* [TEKS YANG DISEDIAKAN]

Sejarah Masuk dan Berkembangnya Islam di Tunisia
Masuknya Islam di Tunisia
Tunisia
merupakan negara yang terletak di Afrika Utara. Kedatangan Islam di Afrika
Utara terjadi pada masa kekhalifahan Umar Ibn al-Khathab. Pada masa itu
kekuasaan Islam di tahun 640 M, sudah berhasil memasuki Mesir di bawah komando
'Amr ibn al-'Ash. Pada masa kekhalifahan Usman ibn Affan penaklukan Islam sudah
meluas sampai ke Barqah dan Tripoli. Penaklukan atas dua wilayah itu
dimaksudkan untuk menjaga keamanan daerah Mesir. Penaklukan itu tidak
berlangsung lama, karena gubernur-gubernur Romawi menduduki kembali
wilayah-wilayah yang telah ditinggalkan itu. Namun kekejaman dan pemerasan yang
mereka lakukan telah mengusik ketenteraman pendududk asli, sehingga tidak lama
kemudian penduduk asli sendiri memohon kepada orang-orang muslim untuk
membebaskan mereka dari kekuasaan Romawi. Pada waktu kekuasaan Islam sudah
berpindah kepada Muawwiyah Ibn Sufyan khalifah pertama bani Ummayah. Ia
bertekad untuk memberikan pukulan terakhir kepada kekuasaan Romawi di Afrika
Utara, dan mempercayakan tugas ini kepada seorang panglima masyhur Uqbah Ibn
Nafi al-Fikri (W. 683 M), yang telah menetap di Barqah sejak daerah itu
ditaklukan.

* [DATA YANG DIBERIKAN]
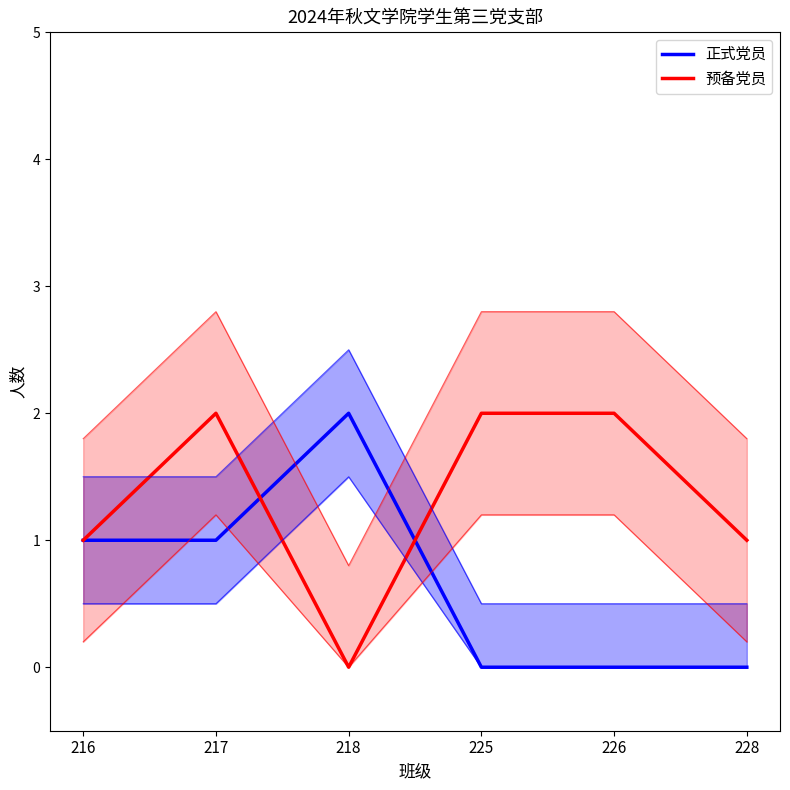

At which label does 预备党员 reach its minimum?

218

* [TUGAS WAJIB]
• a. Jawablah pertanyaan berikut berdasarkan teks sejarah Islam di Tunisia.
(i) Pada tahun berapa kekuasaan Islam berhasil memasuki Mesir?
(ii) Sampai ke wilayah mana penaklukan Islam meluas pada masa kekhalifahan Usman ibn Affan?
(iii) Kepada siapa Muawwiyah Ibn Sufyan mempercayakan tugas memberikan pukulan terakhir kepada kekuasaan Romawi di Afrika Utara?
• b. Teruskan teks sejarah Islam di Tunisia mulai setelah kalimat terakhirnya.
Materi ini berasal dari sumber lain, terpisah dari teks sejarah Islam di Tunisia.

* [HASIL LATIHAN]
• a.
(i) Kekuasaan Islam memasuki Mesir pada tahun 640 M.
(ii) Penaklukan Islam meluas sampai ke Barqah dan Tripoli.
(iii) Tugas itu dipercayakan kepada panglima Uqbah Ibn Nafi al-Fikri.

• b.
Pada tahun 50 H/670 M 'Uqbah mendirikan
kota militer yang termasyhur, Qairawan, disebelah selatan Tunisia. Tujuannnya
adalah untuk mengendalikan orang-orang Barbar yang ganas dan sukar diatur, dan
juga untuk menjaga terhadap perusakan-perusakan yang dilakukan oleh orang-orang
Romawi dari laut. Perjalanan Uqbah yang cemerlang itu dan pukulan-pukulannya
yang menghancurkan orang-orang Romawi dan Barbar, telah membuat negeri itu aman
selama beberapa tahun.
Akan tetapi, pada tahun 683 M
orang-orang Islam di Afrika utara mengalami kemunduran yang hebat, karena
orang-orang Barbar dibawah kepemimpinan Kusailah bangkit memberontak dan
mengalahkan 'Uqbah. Dia dan seluruh pasukannya tewas dalam pertempuran. Sejak
saat itu orang-orang Islam tidak berdaya mengembalikan kekuasaannya di Afrika
Utara, karena selain berhadapan dengan bangsa Barbar juga ada bangsa Romawi
yang memanfaatkan kesempatan dalam pemberontakan tersebut.Dalam kondisi seperti
ini penyebaran Islam tidak bisa menyebar dengan baik keadaan ini berlanjut
hingga terjadi pergantian Gubernur dari Hasan Ibn Nu'man kepada Musa Ibn Nusair
tahun 708 M,
Pada awal pemerintahan al-Walid Ibn
Abdul Malik (86-96 H)/705-715 M,
mendorong orang-orang Barbar mengadakan pemberontakan untuk melepaskan
diri dari kekuasaan Islam. Musa ibn Nushair dapat mematahkan pemberontakan mereka,
dan untuk mengantisipasi timbulnya pemberontakan lagi dia menetapkan kebijakan
"Perujukan", yaitu menempatkan orang-orang Barbar kedalam
pemerintahan orang-orang Islam.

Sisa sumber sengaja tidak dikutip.